Scores killed by Israeli strikes on Gaza; suspects arrested for firing flares at Netanyahu’s house



Israeli air strikes overnight and into Sunday have killed scores in Gaza, according to local health officials, as police in Israel arrested three suspects after flares were fired at Prime Minister Benjamin Netanyahu’s home in the city of Caesarea.

The Israeli military also advanced further north into Lebanon as Hezbollah forces mull a U.S. brokered cease-fire agreement that would bring an end to 13 months of exchanges of fire between the two sides.

The Israel Defense Forces’ latest attacks on northern Gaza’s besieged city of Beit Lahiya killed “about 100” people, Mahmoud Basal, a spokesperson for Gaza’s Civil Defense told NBC News on Sunday, offering a preliminary estimate as emergency crews continue rescue operations.

Basal said 60 people were killed after the IDF bombed houses in the city Sunday morning, and that “dozens are under the rubble.” He said strikes at dawn had killed a further 24 people.

NBC News has reached out to the IDF for comment.

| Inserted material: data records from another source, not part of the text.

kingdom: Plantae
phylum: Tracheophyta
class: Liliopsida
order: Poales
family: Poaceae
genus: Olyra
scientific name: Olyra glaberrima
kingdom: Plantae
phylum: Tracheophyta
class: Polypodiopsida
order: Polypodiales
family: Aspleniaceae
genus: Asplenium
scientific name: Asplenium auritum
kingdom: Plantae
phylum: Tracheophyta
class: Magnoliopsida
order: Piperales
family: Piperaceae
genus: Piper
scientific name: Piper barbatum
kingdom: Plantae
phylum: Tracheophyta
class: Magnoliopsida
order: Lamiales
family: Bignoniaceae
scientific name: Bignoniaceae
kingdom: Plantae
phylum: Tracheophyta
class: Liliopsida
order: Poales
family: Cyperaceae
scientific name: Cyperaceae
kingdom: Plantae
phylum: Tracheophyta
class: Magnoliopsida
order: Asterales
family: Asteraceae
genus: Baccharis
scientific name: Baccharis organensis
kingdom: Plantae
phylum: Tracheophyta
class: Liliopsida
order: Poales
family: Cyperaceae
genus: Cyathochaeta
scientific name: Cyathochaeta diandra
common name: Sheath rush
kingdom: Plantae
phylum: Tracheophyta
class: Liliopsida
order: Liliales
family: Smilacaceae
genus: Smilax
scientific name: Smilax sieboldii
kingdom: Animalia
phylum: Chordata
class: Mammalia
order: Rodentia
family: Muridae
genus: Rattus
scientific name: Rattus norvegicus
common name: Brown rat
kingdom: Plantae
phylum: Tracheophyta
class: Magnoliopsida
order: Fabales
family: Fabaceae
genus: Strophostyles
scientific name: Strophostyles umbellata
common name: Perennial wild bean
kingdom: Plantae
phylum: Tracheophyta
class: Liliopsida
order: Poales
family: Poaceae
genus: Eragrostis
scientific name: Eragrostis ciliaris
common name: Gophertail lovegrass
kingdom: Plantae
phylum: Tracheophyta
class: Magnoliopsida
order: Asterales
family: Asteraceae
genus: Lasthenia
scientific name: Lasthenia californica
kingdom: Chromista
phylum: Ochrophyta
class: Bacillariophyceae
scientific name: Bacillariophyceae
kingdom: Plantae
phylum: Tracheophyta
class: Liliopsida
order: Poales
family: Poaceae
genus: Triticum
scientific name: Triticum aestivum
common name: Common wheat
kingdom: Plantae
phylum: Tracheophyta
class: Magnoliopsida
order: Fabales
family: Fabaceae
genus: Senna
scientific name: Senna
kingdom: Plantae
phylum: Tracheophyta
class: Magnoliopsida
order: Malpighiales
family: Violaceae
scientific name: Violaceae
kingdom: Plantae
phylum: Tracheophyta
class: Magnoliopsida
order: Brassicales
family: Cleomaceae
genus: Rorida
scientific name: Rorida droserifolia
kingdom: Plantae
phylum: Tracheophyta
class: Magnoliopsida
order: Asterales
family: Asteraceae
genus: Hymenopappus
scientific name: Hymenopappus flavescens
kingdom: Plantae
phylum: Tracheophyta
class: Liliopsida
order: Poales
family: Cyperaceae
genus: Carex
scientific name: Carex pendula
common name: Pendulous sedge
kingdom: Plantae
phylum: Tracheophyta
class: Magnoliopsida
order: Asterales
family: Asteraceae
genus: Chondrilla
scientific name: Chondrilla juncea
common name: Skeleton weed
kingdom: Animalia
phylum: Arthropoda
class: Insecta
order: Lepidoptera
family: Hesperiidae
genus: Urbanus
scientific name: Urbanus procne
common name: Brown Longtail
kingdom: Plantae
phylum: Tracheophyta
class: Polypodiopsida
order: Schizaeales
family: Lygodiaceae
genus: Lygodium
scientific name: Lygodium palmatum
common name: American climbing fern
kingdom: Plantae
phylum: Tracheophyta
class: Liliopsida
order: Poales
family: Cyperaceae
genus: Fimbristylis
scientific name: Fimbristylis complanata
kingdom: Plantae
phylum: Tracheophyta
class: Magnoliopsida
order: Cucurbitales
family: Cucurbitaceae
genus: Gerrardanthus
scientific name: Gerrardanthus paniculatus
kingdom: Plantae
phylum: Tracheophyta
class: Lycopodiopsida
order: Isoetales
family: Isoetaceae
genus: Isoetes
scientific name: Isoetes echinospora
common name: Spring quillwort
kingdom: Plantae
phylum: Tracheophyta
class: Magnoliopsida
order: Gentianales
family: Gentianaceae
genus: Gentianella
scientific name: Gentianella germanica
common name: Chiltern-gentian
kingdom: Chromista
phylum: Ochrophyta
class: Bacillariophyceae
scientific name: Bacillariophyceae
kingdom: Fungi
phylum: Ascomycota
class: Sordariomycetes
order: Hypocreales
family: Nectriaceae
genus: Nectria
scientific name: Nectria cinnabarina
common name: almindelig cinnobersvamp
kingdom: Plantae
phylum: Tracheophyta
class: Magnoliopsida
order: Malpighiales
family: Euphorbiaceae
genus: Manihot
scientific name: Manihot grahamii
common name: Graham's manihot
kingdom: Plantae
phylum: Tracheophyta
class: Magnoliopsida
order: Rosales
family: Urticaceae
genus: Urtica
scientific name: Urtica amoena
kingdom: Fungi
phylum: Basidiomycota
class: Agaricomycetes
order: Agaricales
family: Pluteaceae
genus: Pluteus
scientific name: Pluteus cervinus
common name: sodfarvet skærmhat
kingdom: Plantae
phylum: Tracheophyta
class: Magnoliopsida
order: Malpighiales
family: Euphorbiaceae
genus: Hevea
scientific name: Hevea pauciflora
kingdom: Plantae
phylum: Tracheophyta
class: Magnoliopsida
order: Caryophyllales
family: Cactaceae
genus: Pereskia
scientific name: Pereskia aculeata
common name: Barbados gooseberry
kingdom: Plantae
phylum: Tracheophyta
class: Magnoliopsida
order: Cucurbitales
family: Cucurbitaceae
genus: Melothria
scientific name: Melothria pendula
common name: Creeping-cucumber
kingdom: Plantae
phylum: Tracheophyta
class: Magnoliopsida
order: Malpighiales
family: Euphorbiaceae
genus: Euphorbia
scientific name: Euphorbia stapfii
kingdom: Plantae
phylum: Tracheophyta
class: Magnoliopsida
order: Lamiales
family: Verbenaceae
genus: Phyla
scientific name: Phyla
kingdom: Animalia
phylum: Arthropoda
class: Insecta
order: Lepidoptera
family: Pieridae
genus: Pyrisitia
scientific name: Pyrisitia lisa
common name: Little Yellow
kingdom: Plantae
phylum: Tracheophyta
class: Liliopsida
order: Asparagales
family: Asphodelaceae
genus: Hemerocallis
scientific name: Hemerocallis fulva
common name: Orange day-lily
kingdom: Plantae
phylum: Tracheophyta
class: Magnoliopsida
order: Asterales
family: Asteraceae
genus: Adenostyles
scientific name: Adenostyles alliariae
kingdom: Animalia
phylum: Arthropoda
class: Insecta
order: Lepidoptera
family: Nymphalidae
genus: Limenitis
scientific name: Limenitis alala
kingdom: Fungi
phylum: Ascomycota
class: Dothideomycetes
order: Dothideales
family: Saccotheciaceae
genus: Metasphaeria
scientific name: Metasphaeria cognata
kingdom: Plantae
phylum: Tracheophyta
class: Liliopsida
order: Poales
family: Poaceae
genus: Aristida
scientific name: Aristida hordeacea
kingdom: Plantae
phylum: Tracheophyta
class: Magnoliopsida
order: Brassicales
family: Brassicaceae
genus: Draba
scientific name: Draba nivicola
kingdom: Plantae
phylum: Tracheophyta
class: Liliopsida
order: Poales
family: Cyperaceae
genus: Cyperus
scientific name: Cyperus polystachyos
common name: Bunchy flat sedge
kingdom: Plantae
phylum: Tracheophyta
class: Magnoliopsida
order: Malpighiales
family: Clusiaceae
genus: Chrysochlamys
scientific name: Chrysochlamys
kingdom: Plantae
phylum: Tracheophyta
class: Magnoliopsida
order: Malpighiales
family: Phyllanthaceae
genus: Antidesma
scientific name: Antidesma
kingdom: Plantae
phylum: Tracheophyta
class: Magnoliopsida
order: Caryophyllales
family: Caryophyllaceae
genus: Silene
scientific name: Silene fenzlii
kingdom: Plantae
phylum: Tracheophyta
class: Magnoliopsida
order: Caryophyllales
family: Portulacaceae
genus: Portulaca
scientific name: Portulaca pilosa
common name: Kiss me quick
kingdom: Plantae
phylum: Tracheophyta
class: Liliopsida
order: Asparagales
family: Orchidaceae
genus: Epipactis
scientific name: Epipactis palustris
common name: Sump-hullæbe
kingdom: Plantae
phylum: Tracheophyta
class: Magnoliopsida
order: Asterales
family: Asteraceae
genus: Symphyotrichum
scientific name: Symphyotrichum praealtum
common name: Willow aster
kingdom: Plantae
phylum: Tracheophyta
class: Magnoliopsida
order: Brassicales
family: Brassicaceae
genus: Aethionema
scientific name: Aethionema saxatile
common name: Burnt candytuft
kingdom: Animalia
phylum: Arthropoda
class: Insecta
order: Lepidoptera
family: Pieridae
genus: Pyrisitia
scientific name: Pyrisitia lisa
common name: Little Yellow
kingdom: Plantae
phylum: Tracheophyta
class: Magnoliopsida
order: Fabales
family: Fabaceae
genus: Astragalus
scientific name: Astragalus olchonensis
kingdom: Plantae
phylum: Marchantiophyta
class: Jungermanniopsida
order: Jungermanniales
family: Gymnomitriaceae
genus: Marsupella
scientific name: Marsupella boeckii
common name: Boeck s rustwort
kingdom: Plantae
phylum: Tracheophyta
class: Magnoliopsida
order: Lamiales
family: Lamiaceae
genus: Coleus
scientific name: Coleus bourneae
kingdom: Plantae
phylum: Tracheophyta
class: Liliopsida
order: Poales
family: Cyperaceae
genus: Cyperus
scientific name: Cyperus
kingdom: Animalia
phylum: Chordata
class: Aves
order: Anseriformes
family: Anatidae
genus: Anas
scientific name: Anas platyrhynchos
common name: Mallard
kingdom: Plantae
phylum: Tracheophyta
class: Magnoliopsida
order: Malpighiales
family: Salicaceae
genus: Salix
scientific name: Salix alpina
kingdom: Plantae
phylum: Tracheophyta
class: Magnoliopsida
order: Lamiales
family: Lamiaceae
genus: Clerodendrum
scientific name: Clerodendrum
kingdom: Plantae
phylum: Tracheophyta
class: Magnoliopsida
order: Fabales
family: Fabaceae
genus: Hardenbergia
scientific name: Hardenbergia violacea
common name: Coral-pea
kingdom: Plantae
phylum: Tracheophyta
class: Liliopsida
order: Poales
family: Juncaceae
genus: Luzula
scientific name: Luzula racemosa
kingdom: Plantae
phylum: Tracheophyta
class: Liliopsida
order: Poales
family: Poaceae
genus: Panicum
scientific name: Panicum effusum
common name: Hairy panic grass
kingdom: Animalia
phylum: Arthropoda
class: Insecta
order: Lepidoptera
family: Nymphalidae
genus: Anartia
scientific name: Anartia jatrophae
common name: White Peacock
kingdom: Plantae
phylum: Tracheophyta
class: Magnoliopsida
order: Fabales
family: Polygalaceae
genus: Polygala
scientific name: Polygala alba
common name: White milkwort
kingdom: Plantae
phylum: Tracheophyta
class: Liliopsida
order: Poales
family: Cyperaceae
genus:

For the past month, Israeli troops have moved tens of thousands of people from areas in the north of the enclave as they have sought to destroy Hamas forces, which the military says have been reforming around the cities of Jabalia, Beit Lahiya and Beit Hanoun.

On Saturday, an Israeli strike killed 10 Palestinians and wounded at least 20 others at the United Nations-run Abu Assi school in Gaza City’s Shati refugee camp currently sheltering displaced families, according to local officials. Basal told NBC News on Saturday that women and children were among the dead.

In Israel, Netanyahu and his family were not at the residence when two flares were fired at the building overnight and fell into the garden, according to a police statement.

The police did not provide details about the suspects behind the attack, but officials pointed to domestic political critics of Netanyahu, who has come under fire in Israel over his failure to reach a deal with Hamas to release the hostages still inside Gaza, while continuing to wage an unrelenting war in the enclave.

Israeli Defense Minister Israel Katz said the incident crossed “all red lines” in a post on X early on Sunday.

“It is not possible for the Prime Minister of Israel, who is threatened by Iran and its proxies who are trying to assassinate him, to be subject to the same threats from home,” he said.

On Sunday morning, protesters blocked the entrance to Netanyahu’s office building in Jerusalem, according to local media. It said the protestors were demanding his resignation, as well as a deal to swap Israelis held captive in Gaza with Palestinian prisoners in Israel.

In Lebanon, Israeli ground forces reached their deepest point in the nation since their invasion began six weeks ago, before pulling back on Saturday after clashes with Hezbollah troops, Lebanese state media reported.

It said IDF troops briefly captured a hill in the southern village of Chamaa, about three miles from the border, and destroyed the Shrine of Shimon the Prophet in the village. NBC News could not verify the reports.

Israel also continued its aerial bombardment in Lebanon over the weekend and issued fresh evacuation orders for Beirut’s Haret Hreik suburb.

The latest attacks come as Israel waits on Hezbollah to respond to a U.S.-brokered cease-fire proposal that would see the IDF withdraw from Lebanon and Hezbollah forces pull back to north of the Litani River, which runs about 20 miles from Lebanon’s southern border with Israel.

The U.S. ambassador to Lebanon submitted a draft truce proposal to halt fighting between Hezbollah and Israel to Lebanon’s parliament speaker Nabih Berri on Thursday, an adviser to the speaker, Ali Hamdan, told NBC News. The Reuters news agency first reported the proposal.

The deal also calls for the full implementation of U.N. Security Council Resolution 1701, which put an end to Israel’s 34-day invasion of Lebanon in 2006 by calling on both Israeli and Hezbollah forces to withdraw, while the Lebanese army and U.N. peacekeepers would be the only armed forces south of Lebanon’s Litani River.

According to Lebanon’s health ministry, Israeli attacks have killed at least 3,400 people in the country. A World Bank report estimated the cost of physical damage and economic losses due to the conflict in Lebanon at $8.5 billion.

Hezbollah attacks have killed about 100 civilians and soldiers in northern Israel, the Israeli-occupied Golan Heights and southern Lebanon over the last year, according to Israel.

But hopes of a cease-fire had been buoyed before, notably late last month when Lebanon’s prime minister expressed optimism a cease-fire could be reached before the end of October.

The latest efforts come as the Biden administration makes a push for peace in the waning time before President-elect Donald Trump takes office in January.